As the start of preschool draws nearer for Avery it makes crystal clear how lucky it has been to be with my kids everyday. I've long forgotten the stress of being a working mom and now have new stress (ie: house chores and being on what can feel like 24 hour household lock down).
I am very Type A and task oriented, I can let little things bother me until they become big things. One day, Jay spoke truth into my life. "Remember, being home is supposed to be fun?" With that statement everything changed. He was absolutely right. I was having fun but I was letting small things dampen the brightness of the day. I resolved to chill out. I like clean floors but they don't have to be mopped everyday. I made a chore chart that changed my life. I have organization now and a schedule that keeps my house on track and greatly reduced my stress. Throw in the meal plan I discovered and I actually have my household running well. But even with all this I still feel like I am dropping the ball. When I reflect on my day, I cringe at some things I said or did and smile at others. But sometimes when I reflect on the day and review the hustle and bustle I will wonder if I actually spent any quality time with my kids. I was with them all day sure, but did we read books today? Nope. Was I on the floor wrestling? Nope. Did I play dress up with Avery or cuddle Brenner? Not really.
Working so hard to get organized and check off errands, can I check off the most important box, true quality time with my kids?
I've been praying on this a lot. A Proverbs 31 wife, thats the life and marriage goal. Read it, it sounds exhausting lol.

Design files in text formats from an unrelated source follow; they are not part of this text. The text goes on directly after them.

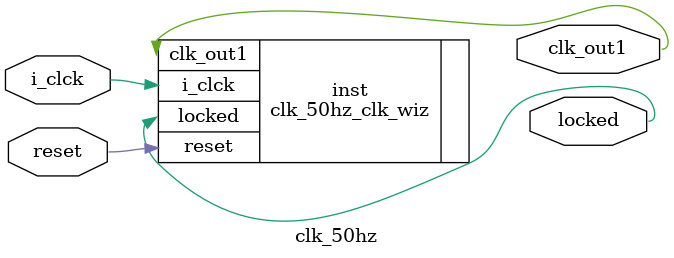
<source format=v>


`timescale 1ps/1ps

(* CORE_GENERATION_INFO = "clk_50hz,clk_wiz_v6_0_11_0_0,{component_name=clk_50hz,use_phase_alignment=true,use_min_o_jitter=false,use_max_i_jitter=false,use_dyn_phase_shift=false,use_inclk_switchover=false,use_dyn_reconfig=false,enable_axi=0,feedback_source=FDBK_AUTO,PRIMITIVE=MMCM,num_out_clk=1,clkin1_period=10.000,clkin2_period=10.000,use_power_down=false,use_reset=true,use_locked=true,use_inclk_stopped=false,feedback_type=SINGLE,CLOCK_MGR_TYPE=NA,manual_override=false}" *)

module clk_50hz 
 (
  // Clock out ports
  output        clk_out1,
  // Status and control signals
  input         reset,
  output        locked,
 // Clock in ports
  input         i_clck
 );

  clk_50hz_clk_wiz inst
  (
  // Clock out ports  
  .clk_out1(clk_out1),
  // Status and control signals               
  .reset(reset), 
  .locked(locked),
 // Clock in ports
  .i_clck(i_clck)
  );

endmodule

</source>
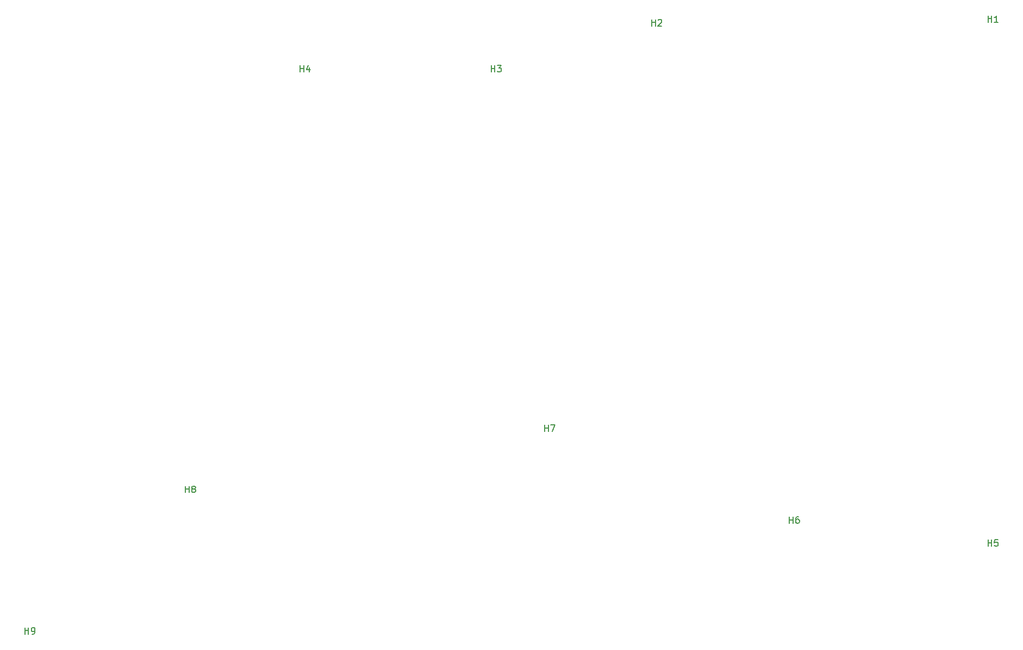
<source format=gbr>
%TF.GenerationSoftware,KiCad,Pcbnew,7.0.2*%
%TF.CreationDate,2023-05-17T13:29:40+02:00*%
%TF.ProjectId,mykeeb_v7a2_top,6d796b65-6562-45f7-9637-61325f746f70,rev?*%
%TF.SameCoordinates,Original*%
%TF.FileFunction,Legend,Top*%
%TF.FilePolarity,Positive*%
%FSLAX46Y46*%
G04 Gerber Fmt 4.6, Leading zero omitted, Abs format (unit mm)*
G04 Created by KiCad (PCBNEW 7.0.2) date 2023-05-17 13:29:40*
%MOMM*%
%LPD*%
G01*
G04 APERTURE LIST*
%ADD10C,0.150000*%
G04 APERTURE END LIST*
D10*
%TO.C,H3*%
X99250679Y-157997129D02*
X99250679Y-156997129D01*
X99250679Y-157473319D02*
X99822107Y-157473319D01*
X99822107Y-157997129D02*
X99822107Y-156997129D01*
X100203060Y-156997129D02*
X100822107Y-156997129D01*
X100822107Y-156997129D02*
X100488774Y-157378081D01*
X100488774Y-157378081D02*
X100631631Y-157378081D01*
X100631631Y-157378081D02*
X100726869Y-157425700D01*
X100726869Y-157425700D02*
X100774488Y-157473319D01*
X100774488Y-157473319D02*
X100822107Y-157568557D01*
X100822107Y-157568557D02*
X100822107Y-157806652D01*
X100822107Y-157806652D02*
X100774488Y-157901890D01*
X100774488Y-157901890D02*
X100726869Y-157949510D01*
X100726869Y-157949510D02*
X100631631Y-157997129D01*
X100631631Y-157997129D02*
X100345917Y-157997129D01*
X100345917Y-157997129D02*
X100250679Y-157949510D01*
X100250679Y-157949510D02*
X100203060Y-157901890D01*
%TO.C,H8*%
X51625639Y-223481559D02*
X51625639Y-222481559D01*
X51625639Y-222957749D02*
X52197067Y-222957749D01*
X52197067Y-223481559D02*
X52197067Y-222481559D01*
X52816115Y-222910130D02*
X52720877Y-222862511D01*
X52720877Y-222862511D02*
X52673258Y-222814892D01*
X52673258Y-222814892D02*
X52625639Y-222719654D01*
X52625639Y-222719654D02*
X52625639Y-222672035D01*
X52625639Y-222672035D02*
X52673258Y-222576797D01*
X52673258Y-222576797D02*
X52720877Y-222529178D01*
X52720877Y-222529178D02*
X52816115Y-222481559D01*
X52816115Y-222481559D02*
X53006591Y-222481559D01*
X53006591Y-222481559D02*
X53101829Y-222529178D01*
X53101829Y-222529178D02*
X53149448Y-222576797D01*
X53149448Y-222576797D02*
X53197067Y-222672035D01*
X53197067Y-222672035D02*
X53197067Y-222719654D01*
X53197067Y-222719654D02*
X53149448Y-222814892D01*
X53149448Y-222814892D02*
X53101829Y-222862511D01*
X53101829Y-222862511D02*
X53006591Y-222910130D01*
X53006591Y-222910130D02*
X52816115Y-222910130D01*
X52816115Y-222910130D02*
X52720877Y-222957749D01*
X52720877Y-222957749D02*
X52673258Y-223005368D01*
X52673258Y-223005368D02*
X52625639Y-223100606D01*
X52625639Y-223100606D02*
X52625639Y-223291082D01*
X52625639Y-223291082D02*
X52673258Y-223386320D01*
X52673258Y-223386320D02*
X52720877Y-223433940D01*
X52720877Y-223433940D02*
X52816115Y-223481559D01*
X52816115Y-223481559D02*
X53006591Y-223481559D01*
X53006591Y-223481559D02*
X53101829Y-223433940D01*
X53101829Y-223433940D02*
X53149448Y-223386320D01*
X53149448Y-223386320D02*
X53197067Y-223291082D01*
X53197067Y-223291082D02*
X53197067Y-223100606D01*
X53197067Y-223100606D02*
X53149448Y-223005368D01*
X53149448Y-223005368D02*
X53101829Y-222957749D01*
X53101829Y-222957749D02*
X53006591Y-222910130D01*
%TO.C,H6*%
X145685093Y-228244063D02*
X145685093Y-227244063D01*
X145685093Y-227720253D02*
X146256521Y-227720253D01*
X146256521Y-228244063D02*
X146256521Y-227244063D01*
X147161283Y-227244063D02*
X146970807Y-227244063D01*
X146970807Y-227244063D02*
X146875569Y-227291682D01*
X146875569Y-227291682D02*
X146827950Y-227339301D01*
X146827950Y-227339301D02*
X146732712Y-227482158D01*
X146732712Y-227482158D02*
X146685093Y-227672634D01*
X146685093Y-227672634D02*
X146685093Y-228053586D01*
X146685093Y-228053586D02*
X146732712Y-228148824D01*
X146732712Y-228148824D02*
X146780331Y-228196444D01*
X146780331Y-228196444D02*
X146875569Y-228244063D01*
X146875569Y-228244063D02*
X147066045Y-228244063D01*
X147066045Y-228244063D02*
X147161283Y-228196444D01*
X147161283Y-228196444D02*
X147208902Y-228148824D01*
X147208902Y-228148824D02*
X147256521Y-228053586D01*
X147256521Y-228053586D02*
X147256521Y-227815491D01*
X147256521Y-227815491D02*
X147208902Y-227720253D01*
X147208902Y-227720253D02*
X147161283Y-227672634D01*
X147161283Y-227672634D02*
X147066045Y-227625015D01*
X147066045Y-227625015D02*
X146875569Y-227625015D01*
X146875569Y-227625015D02*
X146780331Y-227672634D01*
X146780331Y-227672634D02*
X146732712Y-227720253D01*
X146732712Y-227720253D02*
X146685093Y-227815491D01*
%TO.C,H9*%
X26622493Y-245508140D02*
X26622493Y-244508140D01*
X26622493Y-244984330D02*
X27193921Y-244984330D01*
X27193921Y-245508140D02*
X27193921Y-244508140D01*
X27717731Y-245508140D02*
X27908207Y-245508140D01*
X27908207Y-245508140D02*
X28003445Y-245460521D01*
X28003445Y-245460521D02*
X28051064Y-245412901D01*
X28051064Y-245412901D02*
X28146302Y-245270044D01*
X28146302Y-245270044D02*
X28193921Y-245079568D01*
X28193921Y-245079568D02*
X28193921Y-244698616D01*
X28193921Y-244698616D02*
X28146302Y-244603378D01*
X28146302Y-244603378D02*
X28098683Y-244555759D01*
X28098683Y-244555759D02*
X28003445Y-244508140D01*
X28003445Y-244508140D02*
X27812969Y-244508140D01*
X27812969Y-244508140D02*
X27717731Y-244555759D01*
X27717731Y-244555759D02*
X27670112Y-244603378D01*
X27670112Y-244603378D02*
X27622493Y-244698616D01*
X27622493Y-244698616D02*
X27622493Y-244936711D01*
X27622493Y-244936711D02*
X27670112Y-245031949D01*
X27670112Y-245031949D02*
X27717731Y-245079568D01*
X27717731Y-245079568D02*
X27812969Y-245127187D01*
X27812969Y-245127187D02*
X28003445Y-245127187D01*
X28003445Y-245127187D02*
X28098683Y-245079568D01*
X28098683Y-245079568D02*
X28146302Y-245031949D01*
X28146302Y-245031949D02*
X28193921Y-244936711D01*
%TO.C,H2*%
X124253825Y-150853373D02*
X124253825Y-149853373D01*
X124253825Y-150329563D02*
X124825253Y-150329563D01*
X124825253Y-150853373D02*
X124825253Y-149853373D01*
X125253825Y-149948611D02*
X125301444Y-149900992D01*
X125301444Y-149900992D02*
X125396682Y-149853373D01*
X125396682Y-149853373D02*
X125634777Y-149853373D01*
X125634777Y-149853373D02*
X125730015Y-149900992D01*
X125730015Y-149900992D02*
X125777634Y-149948611D01*
X125777634Y-149948611D02*
X125825253Y-150043849D01*
X125825253Y-150043849D02*
X125825253Y-150139087D01*
X125825253Y-150139087D02*
X125777634Y-150281944D01*
X125777634Y-150281944D02*
X125206206Y-150853373D01*
X125206206Y-150853373D02*
X125825253Y-150853373D01*
%TO.C,H1*%
X176641369Y-150258060D02*
X176641369Y-149258060D01*
X176641369Y-149734250D02*
X177212797Y-149734250D01*
X177212797Y-150258060D02*
X177212797Y-149258060D01*
X178212797Y-150258060D02*
X177641369Y-150258060D01*
X177927083Y-150258060D02*
X177927083Y-149258060D01*
X177927083Y-149258060D02*
X177831845Y-149400917D01*
X177831845Y-149400917D02*
X177736607Y-149496155D01*
X177736607Y-149496155D02*
X177641369Y-149543774D01*
%TO.C,H5*%
X176641369Y-231815941D02*
X176641369Y-230815941D01*
X176641369Y-231292131D02*
X177212797Y-231292131D01*
X177212797Y-231815941D02*
X177212797Y-230815941D01*
X178165178Y-230815941D02*
X177688988Y-230815941D01*
X177688988Y-230815941D02*
X177641369Y-231292131D01*
X177641369Y-231292131D02*
X177688988Y-231244512D01*
X177688988Y-231244512D02*
X177784226Y-231196893D01*
X177784226Y-231196893D02*
X178022321Y-231196893D01*
X178022321Y-231196893D02*
X178117559Y-231244512D01*
X178117559Y-231244512D02*
X178165178Y-231292131D01*
X178165178Y-231292131D02*
X178212797Y-231387369D01*
X178212797Y-231387369D02*
X178212797Y-231625464D01*
X178212797Y-231625464D02*
X178165178Y-231720702D01*
X178165178Y-231720702D02*
X178117559Y-231768322D01*
X178117559Y-231768322D02*
X178022321Y-231815941D01*
X178022321Y-231815941D02*
X177784226Y-231815941D01*
X177784226Y-231815941D02*
X177688988Y-231768322D01*
X177688988Y-231768322D02*
X177641369Y-231720702D01*
%TO.C,H4*%
X69485029Y-157997129D02*
X69485029Y-156997129D01*
X69485029Y-157473319D02*
X70056457Y-157473319D01*
X70056457Y-157997129D02*
X70056457Y-156997129D01*
X70961219Y-157330462D02*
X70961219Y-157997129D01*
X70723124Y-156949510D02*
X70485029Y-157663795D01*
X70485029Y-157663795D02*
X71104076Y-157663795D01*
%TO.C,H7*%
X107585061Y-213956551D02*
X107585061Y-212956551D01*
X107585061Y-213432741D02*
X108156489Y-213432741D01*
X108156489Y-213956551D02*
X108156489Y-212956551D01*
X108537442Y-212956551D02*
X109204108Y-212956551D01*
X109204108Y-212956551D02*
X108775537Y-213956551D01*
%TD*%
M02*

</source>
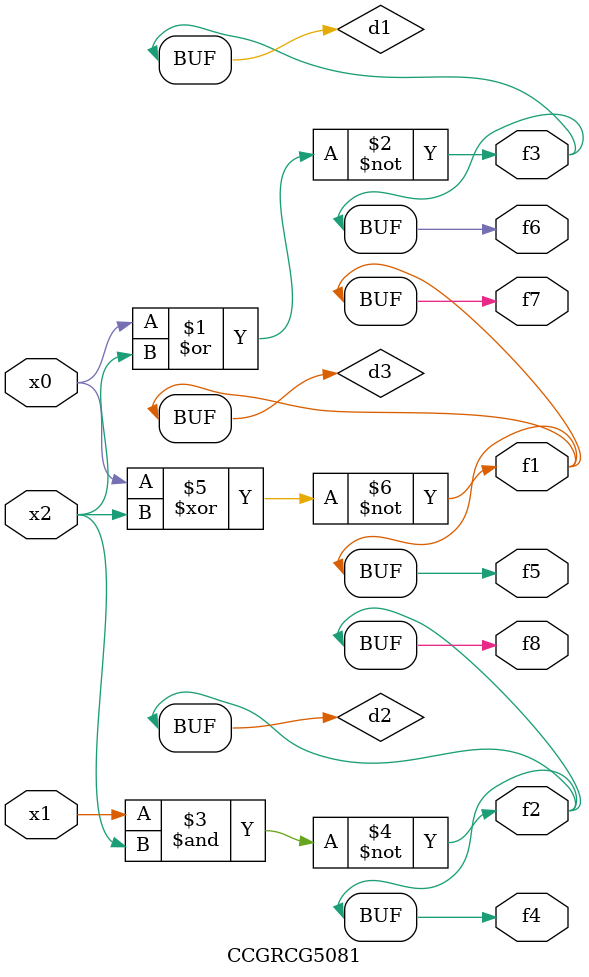
<source format=v>
module CCGRCG5081(
	input x0, x1, x2,
	output f1, f2, f3, f4, f5, f6, f7, f8
);

	wire d1, d2, d3;

	nor (d1, x0, x2);
	nand (d2, x1, x2);
	xnor (d3, x0, x2);
	assign f1 = d3;
	assign f2 = d2;
	assign f3 = d1;
	assign f4 = d2;
	assign f5 = d3;
	assign f6 = d1;
	assign f7 = d3;
	assign f8 = d2;
endmodule

</source>
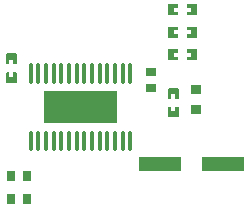
<source format=gtp>
G04 Layer: TopPasteMaskLayer*
G04 EasyEDA v6.5.3, 2022-04-20 15:58:44*
G04 ff22b18d42d7425680d8988076959c4e,2865ae9118a24060a17af6d01c9bcc73,10*
G04 Gerber Generator version 0.2*
G04 Scale: 100 percent, Rotated: No, Reflected: No *
G04 Dimensions in millimeters *
G04 leading zeros omitted , absolute positions ,4 integer and 5 decimal *
%FSLAX45Y45*%
%MOMM*%

%ADD12C,0.3430*%
%ADD19R,0.8000X0.9000*%
%ADD20R,0.9000X0.8000*%

%LPD*%
G36*
X1103020Y-1234389D02*
G01*
X1097991Y-1239418D01*
X1097991Y-1319377D01*
X1103020Y-1324406D01*
X1125778Y-1324406D01*
X1125778Y-1287373D01*
X1158798Y-1287373D01*
X1158798Y-1324406D01*
X1182979Y-1324406D01*
X1188008Y-1319377D01*
X1188008Y-1239418D01*
X1182979Y-1234389D01*
G37*
G36*
X1103020Y-1394409D02*
G01*
X1097991Y-1399387D01*
X1097991Y-1478381D01*
X1103020Y-1483410D01*
X1182979Y-1483410D01*
X1188008Y-1478381D01*
X1188008Y-1399387D01*
X1182979Y-1394409D01*
X1158798Y-1394409D01*
X1158798Y-1432407D01*
X1125778Y-1432407D01*
X1125778Y-1394409D01*
G37*
G36*
X1099718Y-526491D02*
G01*
X1094689Y-531520D01*
X1094689Y-611479D01*
X1099718Y-616508D01*
X1179677Y-616508D01*
X1184706Y-611479D01*
X1184706Y-588721D01*
X1147724Y-588721D01*
X1147724Y-555701D01*
X1184706Y-555701D01*
X1184706Y-531520D01*
X1179677Y-526491D01*
G37*
G36*
X1259687Y-526491D02*
G01*
X1254709Y-531520D01*
X1254709Y-555701D01*
X1292707Y-555701D01*
X1292707Y-588721D01*
X1254709Y-588721D01*
X1254709Y-611479D01*
X1259687Y-616508D01*
X1338681Y-616508D01*
X1343710Y-611479D01*
X1343710Y-531520D01*
X1338681Y-526491D01*
G37*
G36*
X1099718Y-716991D02*
G01*
X1094689Y-722020D01*
X1094689Y-801979D01*
X1099718Y-807008D01*
X1179677Y-807008D01*
X1184706Y-801979D01*
X1184706Y-779221D01*
X1147724Y-779221D01*
X1147724Y-746201D01*
X1184706Y-746201D01*
X1184706Y-722020D01*
X1179677Y-716991D01*
G37*
G36*
X1259687Y-716991D02*
G01*
X1254709Y-722020D01*
X1254709Y-746201D01*
X1292707Y-746201D01*
X1292707Y-779221D01*
X1254709Y-779221D01*
X1254709Y-801979D01*
X1259687Y-807008D01*
X1338681Y-807008D01*
X1343710Y-801979D01*
X1343710Y-722020D01*
X1338681Y-716991D01*
G37*
G36*
X1099718Y-907491D02*
G01*
X1094689Y-912520D01*
X1094689Y-992479D01*
X1099718Y-997508D01*
X1179677Y-997508D01*
X1184706Y-992479D01*
X1184706Y-969721D01*
X1147724Y-969721D01*
X1147724Y-936701D01*
X1184706Y-936701D01*
X1184706Y-912520D01*
X1179677Y-907491D01*
G37*
G36*
X1259687Y-907491D02*
G01*
X1254709Y-912520D01*
X1254709Y-936701D01*
X1292707Y-936701D01*
X1292707Y-969721D01*
X1254709Y-969721D01*
X1254709Y-992479D01*
X1259687Y-997508D01*
X1338681Y-997508D01*
X1343710Y-992479D01*
X1343710Y-912520D01*
X1338681Y-907491D01*
G37*
G36*
X-268579Y-942289D02*
G01*
X-273608Y-947318D01*
X-273608Y-1027277D01*
X-268579Y-1032306D01*
X-245821Y-1032306D01*
X-245821Y-995273D01*
X-212801Y-995273D01*
X-212801Y-1032306D01*
X-188620Y-1032306D01*
X-183591Y-1027277D01*
X-183591Y-947318D01*
X-188620Y-942289D01*
G37*
G36*
X-268579Y-1102309D02*
G01*
X-273608Y-1107287D01*
X-273608Y-1186281D01*
X-268579Y-1191310D01*
X-188620Y-1191310D01*
X-183591Y-1186281D01*
X-183591Y-1107287D01*
X-188620Y-1102309D01*
X-212801Y-1102309D01*
X-212801Y-1140307D01*
X-245821Y-1140307D01*
X-245821Y-1102309D01*
G37*
D12*
X-66903Y-1614162D02*
G01*
X-66903Y-1753014D01*
X-1904Y-1614162D02*
G01*
X-1904Y-1753014D01*
X63093Y-1614162D02*
G01*
X63093Y-1753014D01*
X128092Y-1614162D02*
G01*
X128092Y-1753014D01*
X193090Y-1614162D02*
G01*
X193090Y-1753014D01*
X258089Y-1614162D02*
G01*
X258089Y-1753014D01*
X323113Y-1614162D02*
G01*
X323113Y-1753014D01*
X388111Y-1614162D02*
G01*
X388111Y-1753014D01*
X453110Y-1614162D02*
G01*
X453110Y-1753014D01*
X518109Y-1614162D02*
G01*
X518109Y-1753014D01*
X583107Y-1614162D02*
G01*
X583107Y-1753014D01*
X648106Y-1614162D02*
G01*
X648106Y-1753014D01*
X713104Y-1614162D02*
G01*
X713104Y-1753014D01*
X778103Y-1614162D02*
G01*
X778103Y-1753014D01*
X-66903Y-1041011D02*
G01*
X-66903Y-1179863D01*
X-1904Y-1041011D02*
G01*
X-1904Y-1179863D01*
X63093Y-1041011D02*
G01*
X63093Y-1179863D01*
X128092Y-1041011D02*
G01*
X128092Y-1179863D01*
X193090Y-1041011D02*
G01*
X193090Y-1179863D01*
X258089Y-1041011D02*
G01*
X258089Y-1179863D01*
X323113Y-1041011D02*
G01*
X323113Y-1179863D01*
X388111Y-1041011D02*
G01*
X388111Y-1179863D01*
X453110Y-1041011D02*
G01*
X453110Y-1179863D01*
X518109Y-1041011D02*
G01*
X518109Y-1179863D01*
X583107Y-1041011D02*
G01*
X583107Y-1179863D01*
X648106Y-1041011D02*
G01*
X648106Y-1179863D01*
X713104Y-1041011D02*
G01*
X713104Y-1179863D01*
X778103Y-1041011D02*
G01*
X778103Y-1179863D01*
G36*
X1293500Y-1378590D02*
G01*
X1373499Y-1378590D01*
X1373499Y-1458589D01*
X1293500Y-1458589D01*
G37*
G36*
X1293500Y-1208410D02*
G01*
X1373499Y-1208410D01*
X1373499Y-1288409D01*
X1293500Y-1288409D01*
G37*
G36*
X853401Y-1819600D02*
G01*
X1203403Y-1819600D01*
X1203403Y-1939599D01*
X853401Y-1939599D01*
G37*
G36*
X1387396Y-1819600D02*
G01*
X1737398Y-1819600D01*
X1737398Y-1939599D01*
X1387396Y-1939599D01*
G37*
D19*
G01*
X-235102Y-1981200D03*
G01*
X-95097Y-1981200D03*
G01*
X-235102Y-2171700D03*
G01*
X-95097Y-2171700D03*
D20*
G01*
X952500Y-1098397D03*
G01*
X952500Y-1238402D03*
G36*
X45600Y-1534487D02*
G01*
X45600Y-1259486D01*
X665599Y-1259486D01*
X665599Y-1534487D01*
G37*
M02*

</source>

But seriously, how to get it all done and still have true high energy fun time with my kids? My solution, work harder and faster. Maybe get up before kids, not with the kids. What are other moms doing? I want my kids to remember me playing with them not dragging them from store to store or always cleaning.
I have the ultimate luxury of time with my kids, it's up to me now to figure out the quality of that time. I want nothing but the best, even if I'm doing it all wrong.